A popular Catholic women's website has decided to update its comments policy. Now, I can't link to that particular website, because every time I do so I get into what might be called "more trouble than it's worth," and thus have decided that it's better off to avoid directly linking to or discussing what's being shared there, as the better part of valor, so to speak.
Besides, I don't have any quibble with the notion that a website should set its own comments policy. If a website wants to declare that commenters may post on any day but Tuesday or Friday, between the hours of 7am and 7pm EST, and that all comments must begin with words beginning with vowels, that's a website's prerogative. I may find the comments policy at Rod Dreher's new blog (which is excellent, by the way) rather annoying compared to the rough-and-tumble of his older blogs, but having had the responsibility a couple of times of moderating the comments on one of his older blogs, I can understand the advantage to the blogger and his team of having a stricter comments policy. So as far as the Catholic women's site I mentioned is concerned, I have no quibble with the idea that they can lay down new rules whenever they like, in the hopes of producing the kinds of comments they are after and minimizing the kind they're not. If I, or anybody else, doesn't like it, we don't have to post comments there.
But I did want to talk about one thing that was said.

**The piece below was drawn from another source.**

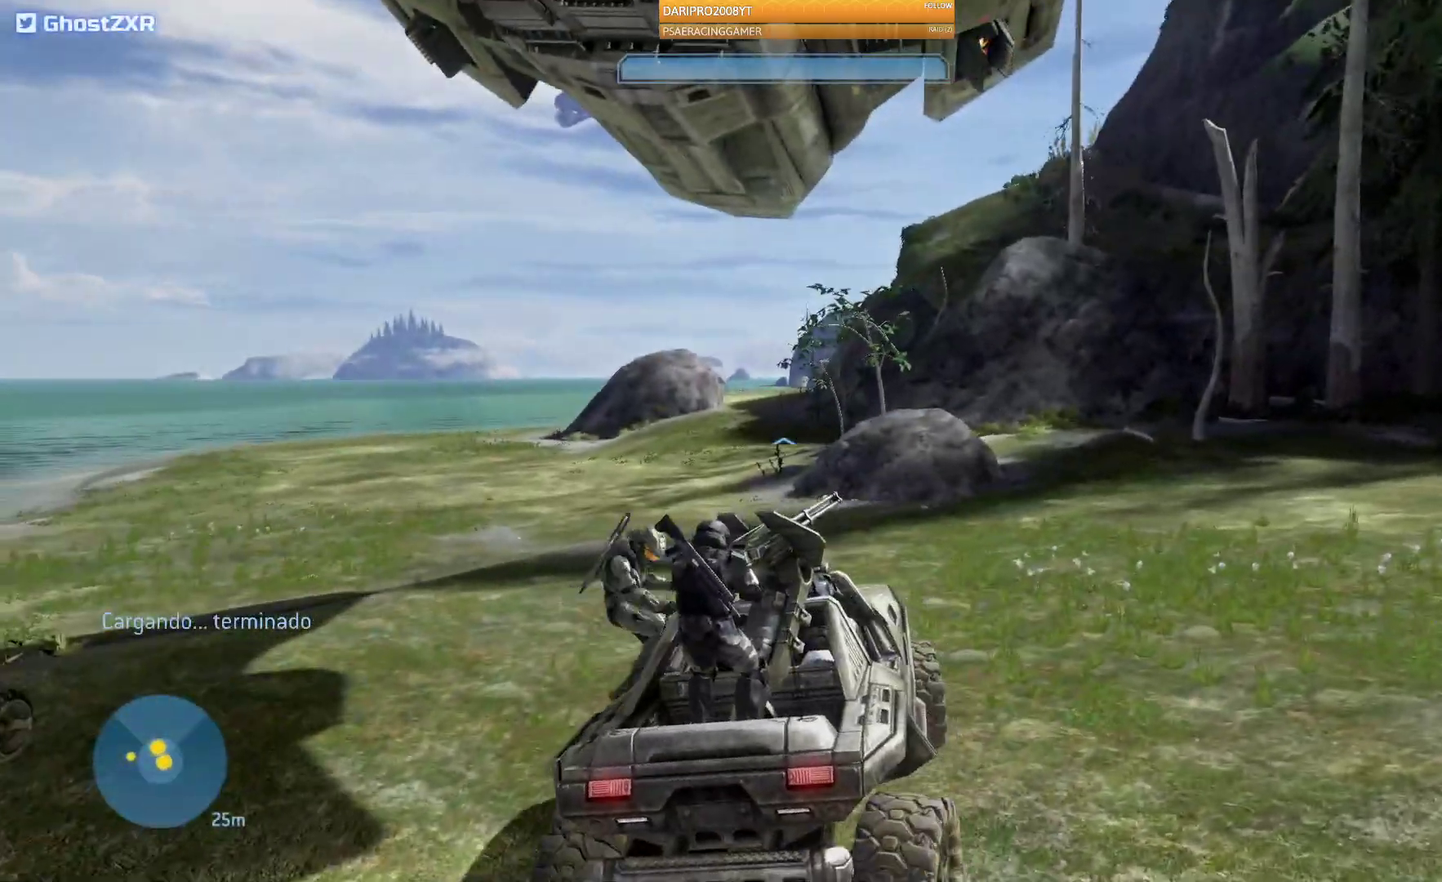
{"buttons": [], "left_stick": "up-left", "right_stick": "center", "events": [[50, "right_stick", "down-left"], [167, "right_stick", "center"], [200, "L2", "down"], [250, "L2", "up"], [350, "left_stick", "up-left"]]}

The author of the post at that Catholic women's site said something about political blogs wherein people apparently feel free to call other people "idiots" if they disagree about candidates and voting, for instance. Now, I'm sure the author is talking about relio trulio political blogs which make their money on page hit advertising which benefits from the stirring up of combox controversy, not the blog of a mere political dabbling Catholic such as this one. But just in case there's ever any confusion, I should mention (as gently as possible) that actually calling someone else an idiot is not allowed on this particular blog. I may put up with it if you direct such a comment at me, but I won't put up with it if you direct such a comment at another commenter.
In fact, there are three types of comments I will delete on this blog:
1. Comments that attack other posters or call them names, or otherwise personally insult them.
2. Comments that employ excessively rude, rough, or hostile language.
3. Comments that say that they Liking my very blog post good!!! while embedding a link to the Psychic Herbal Discount Shoe Network, or some such thing.
I delete far more of "3" than any other; which brings me to the next point.
As bloggers go, I'm blessed in my commenters. Truly. Those of you who chose to engage here, to share your thoughts and ideas and opinions, and enter into vigorous debate and discussion of the thoughts, ideas, and opinions of others, are intelligent, thoughtful, civil people--overwhelmingly so. I never mind if conversations here get heated or passionate, because I know I can count on most of you to hold the line, and avoid the kind of petty insults that plague other blogs. This blog wouldn't be much without those people who chose to comment--because I think of blogging as conversation, not a kind of pontification on high which is then to be mulled over and appreciated by the readers (honestly, does that work for anyone, even Andrew Sullivan?). I learn a lot from commenters; you keep me honest, and inspired to try harder to do better every time I sit down in front of the computer to write a post.
I don't say it often enough: I appreciate all of my readers, and especially those of you who take the time to leave comments and tell me what you're thinking, or how I'm wrong about something. I would never want a blog to be an echo chamber--disagreement, even passionate disagreement, is not at all disagreeable as far as I'm concerned, because it forces me to take stock of my ideas, to read more about issues, and to pay greater attention to the world around me, far beyond my comfort zone of home and family and parish and community.
So, to all of you: thank you. Keep those comments coming!